The deal was subject to due diligence and regulatory approvals by the Norwegian Competition Authority (NCA), which has now informed that there are no objections to this joint venture.

The expected timeline for the transaction completion is scheduled for the fourth quarter of 2021, however, it is still subject to due diligence and final board approvals.

The global offshore market has a vast untapped decommissioning potential as there are approximately 10,000 operational platforms.

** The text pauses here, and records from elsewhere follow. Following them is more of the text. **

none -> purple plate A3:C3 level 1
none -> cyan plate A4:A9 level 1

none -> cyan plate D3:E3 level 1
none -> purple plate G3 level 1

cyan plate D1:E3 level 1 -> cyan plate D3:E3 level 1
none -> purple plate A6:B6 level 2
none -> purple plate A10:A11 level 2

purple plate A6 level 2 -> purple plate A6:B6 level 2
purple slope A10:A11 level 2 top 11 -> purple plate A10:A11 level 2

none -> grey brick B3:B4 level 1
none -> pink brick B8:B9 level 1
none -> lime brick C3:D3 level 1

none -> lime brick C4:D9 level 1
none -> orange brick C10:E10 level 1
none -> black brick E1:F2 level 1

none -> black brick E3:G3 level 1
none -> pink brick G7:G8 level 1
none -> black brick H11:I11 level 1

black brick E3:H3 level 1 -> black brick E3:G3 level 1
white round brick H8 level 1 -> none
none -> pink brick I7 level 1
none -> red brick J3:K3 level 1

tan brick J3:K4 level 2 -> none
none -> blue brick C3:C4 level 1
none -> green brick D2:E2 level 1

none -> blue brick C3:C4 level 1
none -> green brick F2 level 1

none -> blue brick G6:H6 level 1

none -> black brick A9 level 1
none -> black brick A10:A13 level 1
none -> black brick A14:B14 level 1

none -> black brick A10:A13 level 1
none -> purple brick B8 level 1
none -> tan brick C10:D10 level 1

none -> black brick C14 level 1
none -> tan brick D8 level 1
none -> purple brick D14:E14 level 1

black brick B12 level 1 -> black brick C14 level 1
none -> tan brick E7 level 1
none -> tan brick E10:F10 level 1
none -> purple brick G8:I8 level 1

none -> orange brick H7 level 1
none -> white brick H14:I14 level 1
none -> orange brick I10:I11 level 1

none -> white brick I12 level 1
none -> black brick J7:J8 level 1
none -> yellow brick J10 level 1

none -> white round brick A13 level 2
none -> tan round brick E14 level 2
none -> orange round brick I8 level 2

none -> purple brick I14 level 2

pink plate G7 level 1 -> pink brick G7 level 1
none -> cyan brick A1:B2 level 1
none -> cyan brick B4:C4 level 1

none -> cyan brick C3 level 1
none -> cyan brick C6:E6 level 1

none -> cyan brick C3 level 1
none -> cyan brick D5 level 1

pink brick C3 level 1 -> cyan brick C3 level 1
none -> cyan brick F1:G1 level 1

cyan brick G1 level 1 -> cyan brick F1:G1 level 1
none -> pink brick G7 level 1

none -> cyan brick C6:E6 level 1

The North Sea alone holds a significant potential with an expectancy of more than 900,000 metric tons of top deck to be removed during the period from 2020 to 2029. This applies to the British, Norwegian, Danish, and Dutch sectors.

AF Gruppen and Aker Solutions intend to recycle as much of the materials from the decommissioned offshore platforms as possible.

It is worth mentioning that AF Offshore Decom has managed to achieve a source separation rate of 94 per cent for the recycling of structures where the main component is metal. Reusing steel results in 70 per cent less CO2 emissions than ore-based production, which corresponds to an emission reduction of 1 kg CO2 per kilo of recycled steel.

It could take operators approximately 100 years to deplete liabilities for current assets as inferred by Aker Solutions after taking into consideration the current annual decommissioning spend. Therefore, it is imperative to ramp up the pace for a positive contribution towards this type of service.

Once the merger is complete, the two companies expect to have an order backlog of approximately $292 million.